The interesting part of Helling’s story is the absence of numbers of polio cases before and after the highlighted 1952 epidemic. Instead of tracing the disease through decades and providing supporting evidence to show the vaccines were effective in eradiating it, Helling just links to a CDC page that claims the vaccines made polio disappear but without providing any evidence. Instead the CDC page makes unverified claims that since 1979, no cases of polio have originated in the U.S. and the virus has been brought into the country by travelers with polio.

The real history of polio vaccines is far more scary and darker than advertorials like Helling’s story. The Sabin Vaccine for polio, administered as oral drops, hence the name oral Polio vaccine or OPV, used a live virus to infect children (and thus adults in contact with them) with the poliovirus. This led to the mutation of the poliovirus that the vaccinated children spread by transmission to those who were otherwise healthy. Thus the vaccine-derived poliovirus (VDPV) was born that continued to cause polio cases in the U.S. until it was finally stopped around the year 2000. The 2004 paper “Vaccine policy changes and epidemiology of poliomyelitis in the United States” published in JAMA mentions this fact.

The mutated viruses from oral polio vaccine continue to create polio outbreaks in many of the less developed countries on different continents – mainly Asia and Africa – and have paralyzed thousands and thousands of children, the worst victim being India where this number runs in hundreds of thousands.

Helling argues that because polio shots are still given to kids, it protects them from polio.
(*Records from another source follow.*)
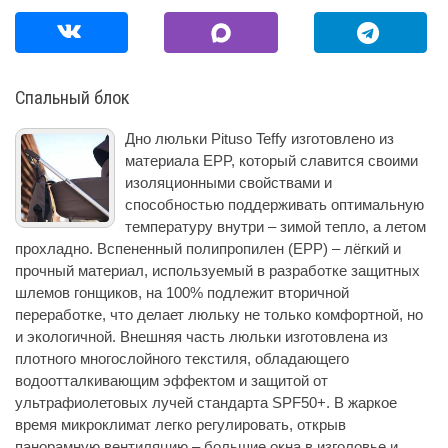
Спальный блок
Дно люльки Pituso Teffy изготовлено из
материала EPP, который славится своими
изоляционными свойствами и
способностью поддерживать оптимальную
температуру внутри – зимой тепло, а летом
прохладно. Вспененный полипропилен (EPP) – лёгкий и
прочный материал, используемый в разработке защитных
шлемов гонщиков, на 100% подлежит вторичной
переработке, что делает люльку не только комфортной, но
и экологичной. Внешняя часть люльки изготовлена из
плотного многослойного текстиля, обладающего
водоотталкивающим эффектом и защитой от
ультрафиолетовых лучей стандарта SPF50+. В жаркое
время микроклимат легко регулировать, открыв
панорамную вентиляцию – большие окна в изголовье и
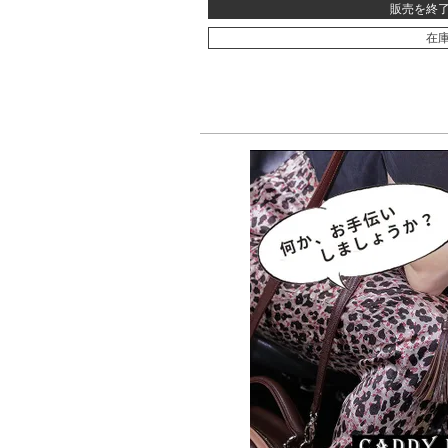
販売を終
在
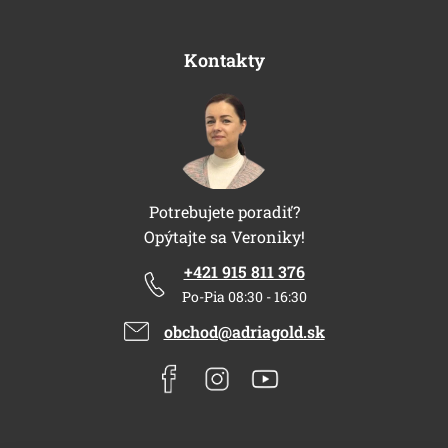
Kontakty
Potrebujete poradiť?
Opýtajte sa Veroniky!
+421 915 811 376
Po-Pia 08:30 - 16:30
obchod@adriagold.sk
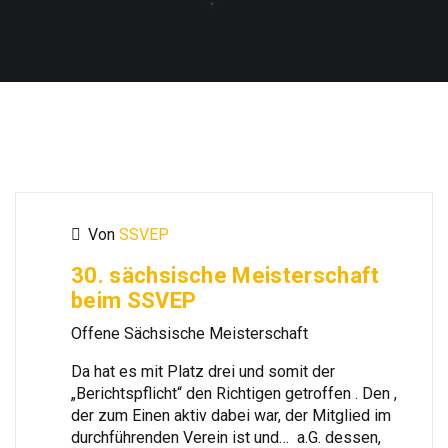
Von
SSVEP
30. sächsische Meisterschaft
beim SSVEP
Offene Sächsische Meisterschaft
Da hat es mit Platz drei und somit der
„Berichtspflicht“ den Richtigen getroffen . Den ,
der zum Einen aktiv dabei war, der Mitglied im
durchführenden Verein ist und… a.G. dessen,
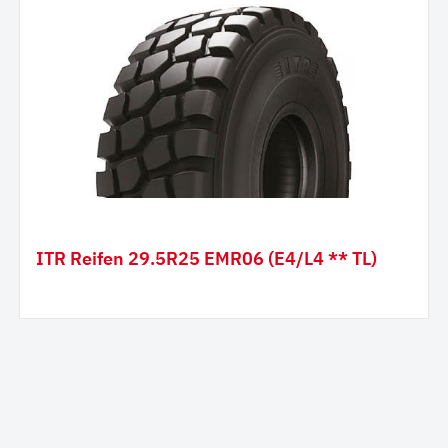
ITR Reifen 29.5R25 EMR06 (E4/L4 ** TL)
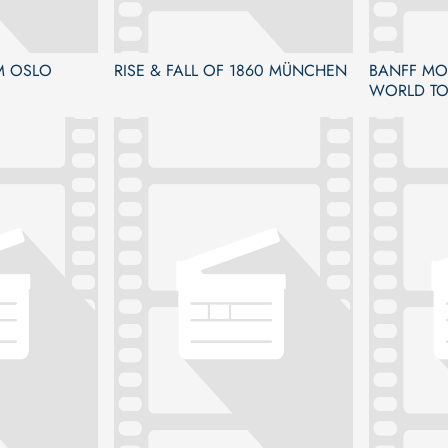
M OSLO
RISE & FALL OF 1860 MÜNCHEN
BANFF MOU
WORLD TO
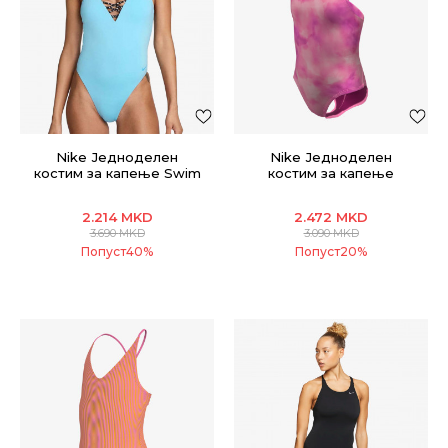
Nike Једноделен
Nike Једноделен
костим за капење Swim
костим за капење
Sneakerkini 2.0
FASTBACK ONE PIECE
2.214
MKD
2.472
MKD
3.690
MKD
3.090
MKD
Попуст
40
%
Попуст
20
%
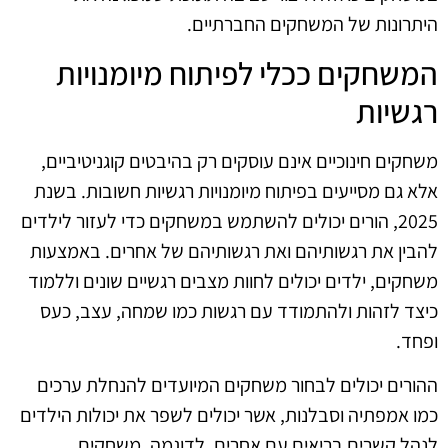
היתרונות של המשחקים החברתיים.
המשחקים ככלי לפיתוח מיומנויות
רגשיות
משחקים חינוכיים אינם עוסקים רק בהיבטים קוגניטיביים,
אלא גם מסייעים בפיתוח מיומנויות רגשיות חשובות. בשנת
2025, הורים יכולים להשתמש במשחקים כדי לעזור לילדים
להבין את רגשותיהם ואת רגשותיהם של אחרים. באמצעות
משחקים, ילדים יכולים לחוות מצבים רגשיים שונים וללמוד
כיצד לזהות ולהתמודד עם רגשות כמו שמחה, עצב, כעס
ופחד.
ההורים יכולים לבחור משחקים המיועדים להנחלת ערכים
כמו אמפתיה וסבלנות, אשר יכולים לשפר את יכולות הילדים
לנהל קשרים בריאים עם אחרים. לדוגמה, משחקים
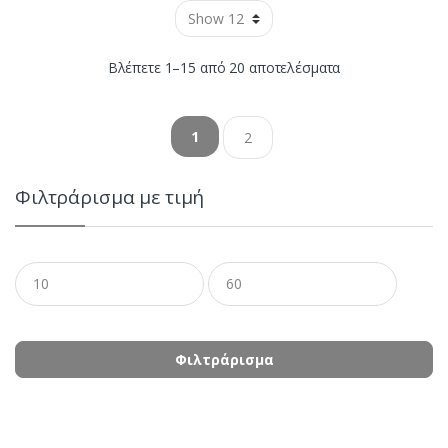
Sorted
Βλέπετε 1–15 από 20 αποτελέσματα
by
1
2
latest
Φιλτράρισμα με τιμή
Ελάχιστη
Μέγιστη
τιμή
τιμή
Φιλτράρισμα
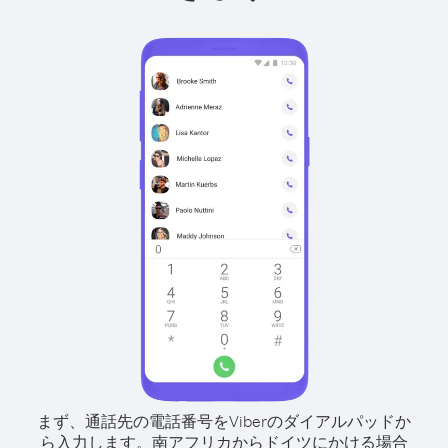
まず、通話先の電話番号をViberのダイアルパッドか
ら入力します。
南アフリカからドイツにかける場合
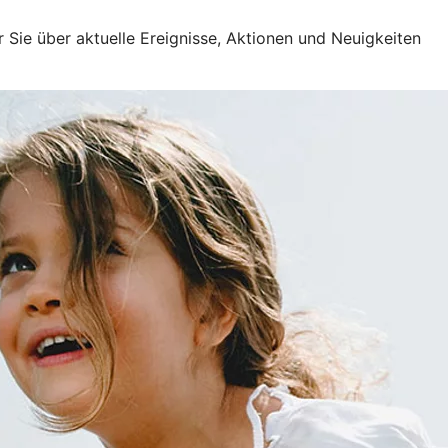
ir Sie über aktuelle Ereignisse, Aktionen und Neuigkeiten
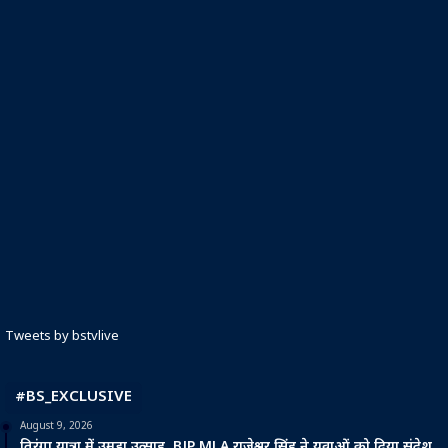
Tweets by bstvlive
#BS_EXCLUSIVE
August 9, 2026
तिरंगा यात्रा में उमड़ा उत्साह, BJP MLA राजेश्वर सिंह ने युवाओं को दिया संदेश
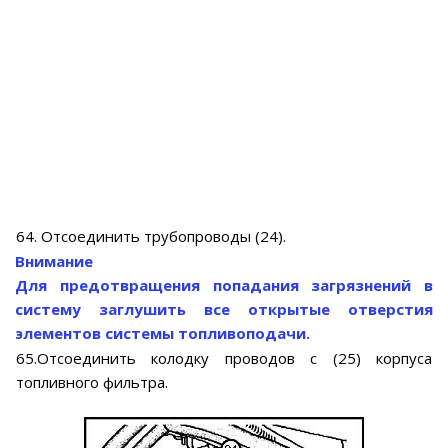
64. Отсоединить трубопроводы (24).
Внимание
Для предотвращения попадания загрязнений в
систему заглушить все открытые отверстия
элементов системы топливоподачи.
65.Отсоединить колодку проводов с (25) корпуса
топливного фильтра.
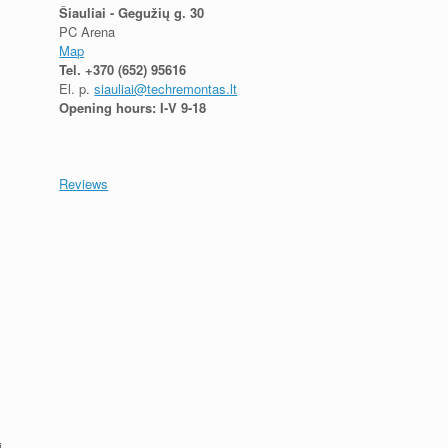
Šiauliai - Gegužių g. 30
PC Arena
Map
Tel.
+370 (652) 95616
El. p.
siauliai@techremontas.lt
Opening hours: I-V 9-18
Reviews
i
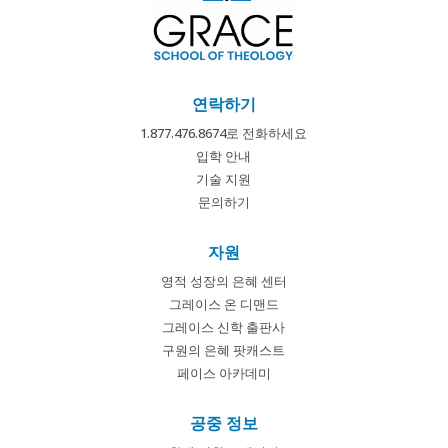
연락하기
1.877.476.8674로 전화하세요
입학 안내
기술 지원
문의하기
자원
영적 성장의 은혜 센터
그레이스 온 디맨드
그레이스 신학 출판사
구원의 은혜 팟캐스트
페이스 아카데미
공중 정보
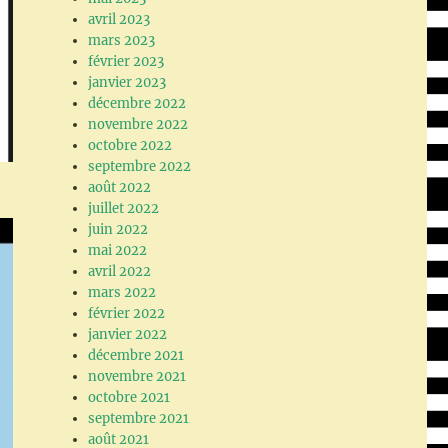
avril 2023
mars 2023
février 2023
janvier 2023
décembre 2022
novembre 2022
octobre 2022
septembre 2022
août 2022
juillet 2022
juin 2022
mai 2022
avril 2022
mars 2022
février 2022
janvier 2022
décembre 2021
novembre 2021
octobre 2021
septembre 2021
août 2021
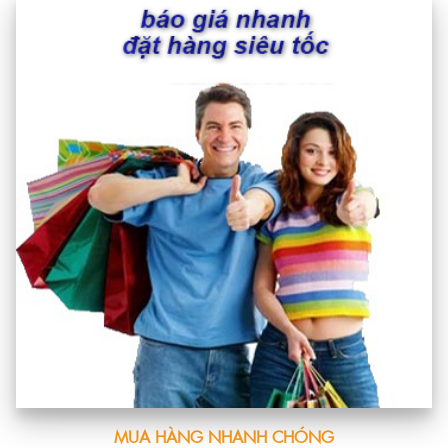
MUA HÀNG NHANH CHÓNG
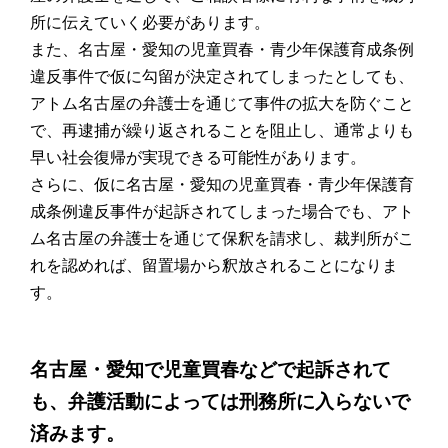
所に伝えていく必要があります。
また、名古屋・愛知の児童買春・青少年保護育成条例
違反事件で仮に勾留が決定されてしまったとしても、
アトム名古屋の弁護士を通じて事件の拡大を防ぐこと
で、再逮捕が繰り返されることを阻止し、通常よりも
早い社会復帰が実現できる可能性があります。
さらに、仮に名古屋・愛知の児童買春・青少年保護育
成条例違反事件が起訴されてしまった場合でも、アト
ム名古屋の弁護士を通じて保釈を請求し、裁判所がこ
れを認めれば、留置場から釈放されることになりま
す。
名古屋・愛知で児童買春などで起訴されて
も、弁護活動によっては刑務所に入らないで
済みます。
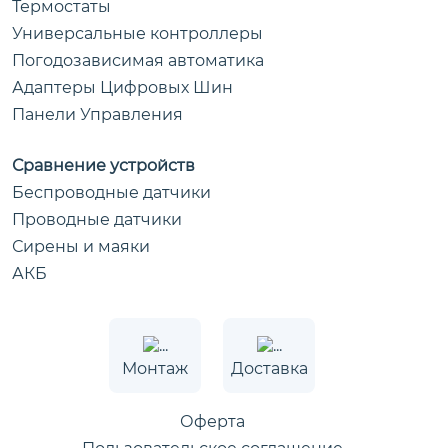
Термостаты
Универсальные контроллеры
Погодозависимая автоматика
Адаптеры Цифровых Шин
Панели Управления
Сравнение устройств
Беспроводные датчики
Проводные датчики
Сирены и маяки
АКБ
Монтаж
Доставка
Оферта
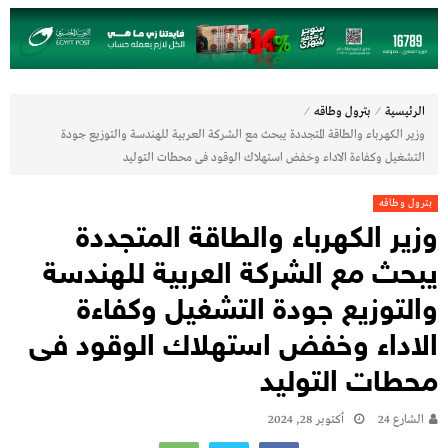
⁄
⁄
الرئيسية
بترول وطاقه
وزير الكهرباء والطاقة المتجددة يبحث مع الشركة العربية للهندسة والتوزيع جودة
التشغيل وكفاءة الاداء وخفض استهلاك الوقود فى محطات التوليد
بترول وطاقه
وزير الكهرباء والطاقة المتجددة
يبحث مع الشركة العربية للهندسة
والتوزيع جودة التشغيل وكفاءة
الاداء وخفض استهلاك الوقود فى
محطات التوليد
الشارع 24
أكتوبر 28, 2024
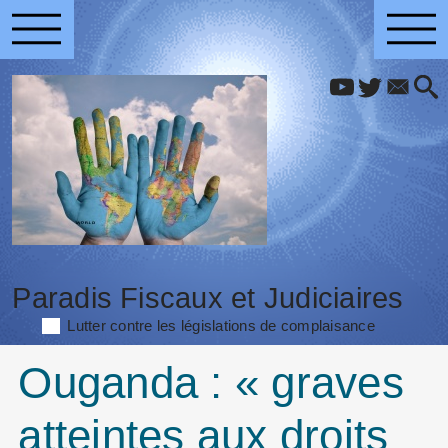
Paradis Fiscaux et Judiciaires
Lutter contre les législations de complaisance
Ouganda : « graves
atteintes aux droits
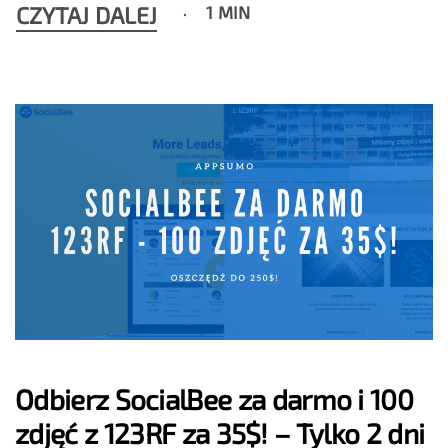
CZYTAJ DALEJ
1 MIN
Odbierz SocialBee za darmo i 100
zdjęć z 123RF za 35$! – Tylko 2 dni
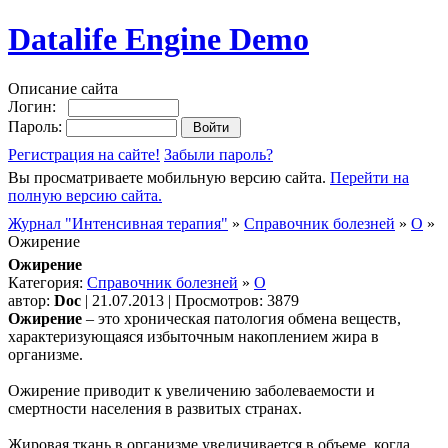
Datalife Engine Demo
Описание сайта
Логин:
Пароль:
Регистрация на сайте!
Забыли пароль?
Вы просматриваете мобильную версию сайта.
Перейти на
полную версию сайта.
Журнал "Интенсивная терапия"
»
Справочник болезней
»
О
»
Ожирение
Ожирение
Категория:
Справочник болезней
»
О
автор:
Doc
| 21.07.2013 | Просмотров: 3879
Ожирение
– это хроническая патология обмена веществ,
характеризующаяся избыточным накоплением жира в
организме.
Ожирение приводит к увеличению заболеваемости и
смертности населения в развитых странах.
Жировая ткань в организме увеличивается в объеме, когда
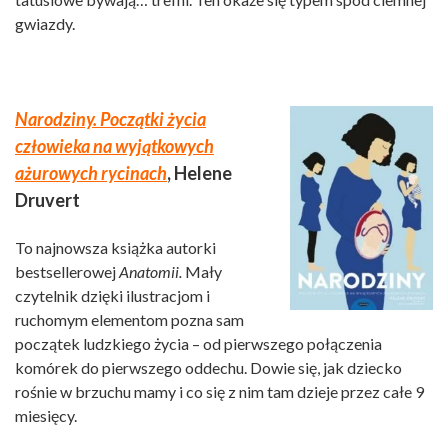
gwiazdy.
Narodziny. Początki życia
człowieka na wyjątkowych
ażurowych rycinach
, Helene
Druvert
To najnowsza książka autorki
bestsellerowej
Anatomii.
Mały
czytelnik dzięki ilustracjom i
ruchomym elementom pozna sam
początek ludzkiego życia – od pierwszego połączenia
komórek do pierwszego oddechu. Dowie się, jak dziecko
rośnie w brzuchu mamy i co się z nim tam dzieje przez całe 9
miesięcy.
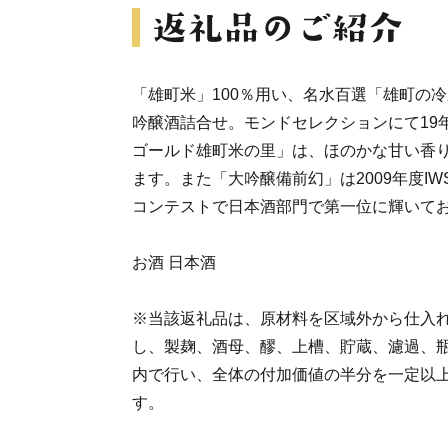
「雄町米」100％用い、名水百選「雄町の
吟醸酒詰合せ。モンドセレクションにて19
ゴールド雄町米の里」は、ほのかな甘い香
ます。また「大吟醸備前幻」は2009年度IW
コンテストで日本酒部門で第一位に輝いて
お酒 日本酒
※当該返礼品は、原材料を区域外から仕入
し、製麹、酒母、醪、上槽、貯蔵、濾過、
内で行い、全体の付加価値の半分を一定以
す。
False claim again as there is no proof it saves children from polio and there is no proof it ever did. The only thing it shows is that entire nations have been enslaved into the fear of a disease that was neither highly infectious nor so deadly and thus they have permanently imposed a vaccine on children that should never have been required for them.

Did FDR Have Polio?

One of the claims Helling makes briefly – obviously to avoid backing it up with evidence – is that “A president got polio. If you weren’t careful, you could get it” referring to US President Franklin Delano Roosevelt, or FDR for short, who was believed to have polio. But since early 2000s researchers have argued that it was not polio but Guillain-Barré Syndrome (GBS) which exhibits pretty much the same symptoms as polio. A number of researchers have since disputed the claim that FDR had polio and instead argued that he had GBS. So Helling is either ignorant of that research or chose to repeat the now disputed claim that FDR had polio.

Verdict: Dave Helling’s story on polio history and alleged polio vaccine success is a repetition of lies exposed numerous times by researchers who don’t go with the establishment narrative of polio history tailored to serve the vaccine mafia. It’s garden variety vaccine advertisement, not journalism.